According to the first aspect of the present invention, the neutron flux detector has an electrode coated with a neutron sensitive substance, and the neutron sensitive substance causes a nuclear reaction with the neutron to measure the number of neutrons. In the ionization chamber type neutron flux detector that detects neutrons, the thickness of the neutron sensitive substance applied to the electrodes is set to a thickness that saturates the neutron sensitivity. Can be manufactured.

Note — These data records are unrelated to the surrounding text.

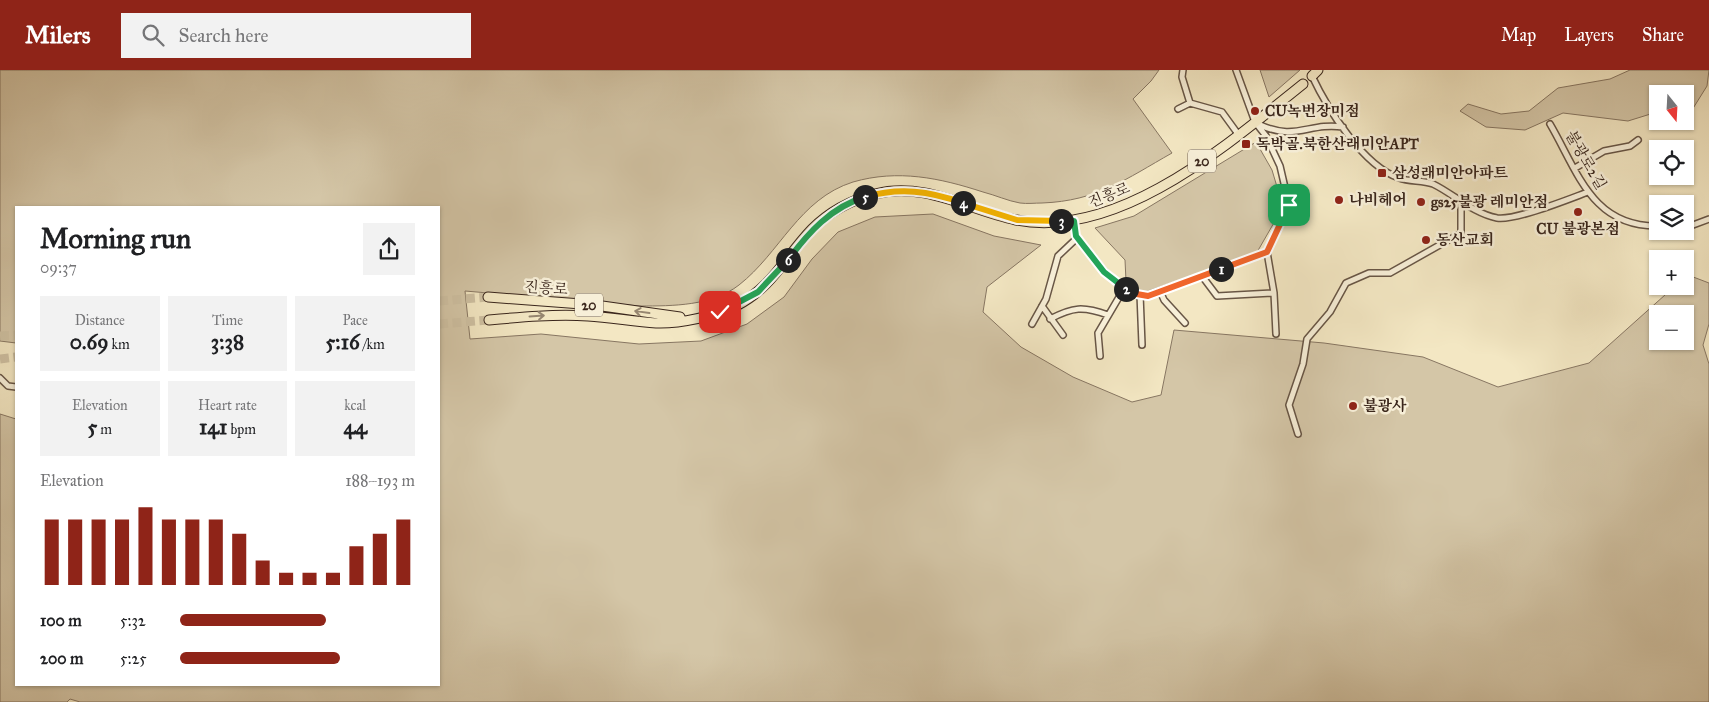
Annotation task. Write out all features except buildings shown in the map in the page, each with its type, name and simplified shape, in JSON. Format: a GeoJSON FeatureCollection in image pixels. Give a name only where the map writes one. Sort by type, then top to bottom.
{"type":"FeatureCollection","features":[{"type":"Feature","properties":{"kind":"main road","name":"진흥로"},"geometry":{"type":"LineString","coordinates":[[489,320],[552,315],[590,316],[659,323],[720,312],[758,292],[824,219],[843,206],[874,194],[896,190],[915,191],[946,197],[1017,220],[1074,221],[1103,214],[1152,191],[1198,164],[1303,84]]}},
{"type":"Feature","properties":{"kind":"main road","name":"진흥로"},"geometry":{"type":"LineString","coordinates":[[488,297],[595,305],[690,318]]}},
{"type":"Feature","properties":{"kind":"street"},"geometry":{"type":"LineString","coordinates":[[1183,70],[1182,76],[1190,103]]}},
{"type":"Feature","properties":{"kind":"street"},"geometry":{"type":"LineString","coordinates":[[1236,70],[1255,122],[1266,136],[1280,166],[1289,205],[1267,252],[1274,293],[1276,334]]}},
{"type":"Feature","properties":{"kind":"street"},"geometry":{"type":"LineString","coordinates":[[1315,73],[1326,104],[1369,160],[1382,170],[1399,178],[1432,184],[1461,202],[1497,218],[1522,214],[1588,192]]}},
{"type":"Feature","properties":{"kind":"street"},"geometry":{"type":"LineString","coordinates":[[1178,109],[1190,103],[1222,112],[1238,134]]}},
{"type":"Feature","properties":{"kind":"street"},"geometry":{"type":"LineString","coordinates":[[1255,122],[1274,132],[1285,133],[1343,127]]}},
{"type":"Feature","properties":{"kind":"street","name":"불광로2길"},"geometry":{"type":"LineString","coordinates":[[1550,124],[1588,192],[1615,218],[1640,226],[1649,226]]}},
{"type":"Feature","properties":{"kind":"street"},"geometry":{"type":"LineString","coordinates":[[1575,168],[1604,151],[1630,146],[1638,140]]}},
{"type":"Feature","properties":{"kind":"street"},"geometry":{"type":"LineString","coordinates":[[1298,434],[1289,405],[1304,364],[1307,339],[1328,314],[1346,283],[1369,273],[1390,273],[1461,233],[1461,202]]}},
{"type":"Feature","properties":{"kind":"street"},"geometry":{"type":"LineString","coordinates":[[1694,225],[1709,219]]}},
{"type":"Feature","properties":{"kind":"street"},"geometry":{"type":"LineString","coordinates":[[1032,324],[1042,306],[1058,256],[1076,240],[1074,221]]}},
{"type":"Feature","properties":{"kind":"street"},"geometry":{"type":"LineString","coordinates":[[1076,236],[1104,272],[1131,293],[1148,296],[1267,252]]}},
{"type":"Feature","properties":{"kind":"street"},"geometry":{"type":"LineString","coordinates":[[1202,276],[1216,296],[1274,293]]}},
{"type":"Feature","properties":{"kind":"street"},"geometry":{"type":"LineString","coordinates":[[1100,356],[1098,333],[1125,287]]}},
{"type":"Feature","properties":{"kind":"street"},"geometry":{"type":"LineString","coordinates":[[1160,291],[1164,300],[1185,323]]}},
{"type":"Feature","properties":{"kind":"street"},"geometry":{"type":"LineString","coordinates":[[1140,294],[1142,345]]}},
{"type":"Feature","properties":{"kind":"street"},"geometry":{"type":"LineString","coordinates":[[1042,306],[1063,335]]}},
{"type":"Feature","properties":{"kind":"street"},"geometry":{"type":"LineString","coordinates":[[1050,319],[1070,308],[1093,310],[1108,315]]}},
{"type":"Feature","properties":{"kind":"street"},"geometry":{"type":"LineString","coordinates":[[0,378],[8,386],[15,387]]}},
{"type":"Feature","properties":{"kind":"shaded area"},"geometry":{"type":"Polygon","coordinates":[[[0,70],[1159,70],[1133,99],[1172,153],[1125,180],[1095,193],[1061,201],[1020,203],[935,179],[903,176],[870,178],[853,182],[834,190],[818,201],[791,228],[753,272],[739,285],[717,297],[679,305],[640,306],[465,291],[470,339],[541,334],[639,344],[701,341],[747,324],[784,297],[812,259],[838,232],[875,217],[933,214],[994,236],[1041,245],[987,287],[983,312],[1021,347],[1073,377],[1132,402],[1161,395],[1174,330],[1324,343],[1423,357],[1498,387],[1589,363],[1649,309],[1649,350],[1694,350],[1694,305],[1654,305],[1665,295],[1694,295],[1694,277],[1709,283],[1709,324],[1703,345],[1709,364],[1709,702],[80,702],[70,699],[67,702],[0,702],[0,414],[15,419],[15,686],[440,686],[440,206],[15,206],[15,343],[0,341],[0,70]]]}},
{"type":"Feature","properties":{"kind":"shaded area"},"geometry":{"type":"Polygon","coordinates":[[[1260,70],[1300,70],[1269,97],[1260,70]]]}},
{"type":"Feature","properties":{"kind":"shaded area"},"geometry":{"type":"Polygon","coordinates":[[[1630,70],[1709,70],[1707,86],[1694,107],[1694,85],[1649,85],[1649,114],[1628,121],[1563,113],[1525,130],[1486,127],[1460,111],[1468,104],[1501,114],[1529,111],[1558,88],[1610,79],[1630,70]]]}},
{"type":"Feature","properties":{"kind":"shaded area"},"geometry":{"type":"Polygon","coordinates":[[[1256,142],[1272,170],[1283,207],[1256,254],[1142,293],[1126,281],[1125,260],[1095,228],[1134,216],[1256,142]]]}},
{"type":"Feature","properties":{"kind":"tunnel"},"geometry":{"type":"LineString","coordinates":[[440,301],[488,297]]}},
{"type":"Feature","properties":{"kind":"tunnel"},"geometry":{"type":"LineString","coordinates":[[440,324],[489,320]]}},
{"type":"Feature","properties":{"kind":"tunnel"},"geometry":{"type":"LineString","coordinates":[[0,336],[15,335]]}},
{"type":"Feature","properties":{"kind":"tunnel"},"geometry":{"type":"LineString","coordinates":[[0,359],[15,357]]}},
{"type":"Feature","properties":{"kind":"place","name":"CU녹번장미점"},"geometry":{"type":"Point","coordinates":[1255,111]}},
{"type":"Feature","properties":{"kind":"place","name":"독박골.북한산래미안APT"},"geometry":{"type":"Point","coordinates":[1246,144]}},
{"type":"Feature","properties":{"kind":"place","name":"삼성래미안아파트"},"geometry":{"type":"Point","coordinates":[1382,173]}},
{"type":"Feature","properties":{"kind":"place","name":"나비헤어"},"geometry":{"type":"Point","coordinates":[1339,200]}},
{"type":"Feature","properties":{"kind":"place","name":"gs25불광 레미안점"},"geometry":{"type":"Point","coordinates":[1421,202]}},
{"type":"Feature","properties":{"kind":"place","name":"CU 불광본점"},"geometry":{"type":"Point","coordinates":[1578,212]}},
{"type":"Feature","properties":{"kind":"place","name":"동산교회"},"geometry":{"type":"Point","coordinates":[1426,240]}},
{"type":"Feature","properties":{"kind":"place","name":"불광사"},"geometry":{"type":"Point","coordinates":[1353,406]}},
{"type":"Feature","properties":{"kind":"route"},"geometry":{"type":"LineString","coordinates":[[720,312],[758,292],[781,269],[812,230],[830,214],[860,198],[884,192],[896,190],[915,191],[946,197],[1017,220],[1074,221],[1076,236],[1104,272],[1117,280],[1131,293],[1148,296],[1267,252],[1289,205]]}}]}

A neutron flux detector according to a second aspect of the present invention has an inner electrode and an outer electrode coated with a neutron sensitive substance, and measures neutrons by measuring a charged particle generated by a nuclear reaction of the neutron sensitive substance with a neutron. In the ionization chamber type neutron flux detector that detects the number of neutrons, the thickness of the neutron sensitive substance applied to the outer electrode is set to a thickness that saturates the neutron sensitivity, so the neutron flux detector with small neutron sensitivity variation Can be easily manufactured.

A neutron flux detector according to a third aspect of the present invention has an inner electrode and an outer electrode coated with a neutron sensitive substance. The neutron sensitive substance causes a nuclear reaction with the neutron to measure charged particles generated by the neutron. In the ionization chamber type neutron flux detector for detecting the number of neutrons, the thickness of the neutron sensitive substance applied to the inner electrode and the outer electrode is set to a thickness at which the neutron sensitivity is saturated, so that the variation in the neutron sensitivity is further reduced. A neutron flux detector can be easily manufactured.

[Brief description of the drawings]

FIG. 1 is a diagram showing a relationship between neutron sensitivity and neutron sensitive substance weight according to an embodiment of the present invention.

FIG. 2 is a cross-sectional view of a conventional neutron flux detector.

FIG. 3 is a cross-sectional view of a conventional neutron flux detector assembly.

[Explanation of symbols]

 1 Neutron sensitive substance, 2 outer electrode, 3 inner electrode.

Claims (3)

(57) [Claims] 1. An electrode coated with a neutron sensitive substance,
In the ionization chamber type neutron flux detector for detecting the number of the neutrons by measuring the charged particles generated by the neutron sensitive substance caused a nuclear reaction with the neutron, the film thickness of the neutron sensitive substance applied to the electrode A thickness at which neutron sensitivity is saturated. 2. An ionization apparatus comprising an inner electrode and an outer electrode coated with a neutron sensitive substance, wherein the neutron sensitive substance causes a nuclear reaction with the neutron to measure the number of charged particles generated to measure the number of the neutrons. In a box-type neutron flux detector, the thickness of the neutron sensitive substance applied to the outer electrode is a thickness at which neutron sensitivity is saturated. 3. An ionization apparatus comprising an inner electrode and an outer electrode coated with a neutron sensitive substance, wherein the neutron sensitive substance causes a nuclear reaction with the neutron and measures the number of charged particles generated to measure the number of the neutrons. In a box-type neutron flux detector, the thickness of the neutron sensitive substance applied to the inner electrode and the outer electrode is set to a thickness at which neutron sensitivity is saturated.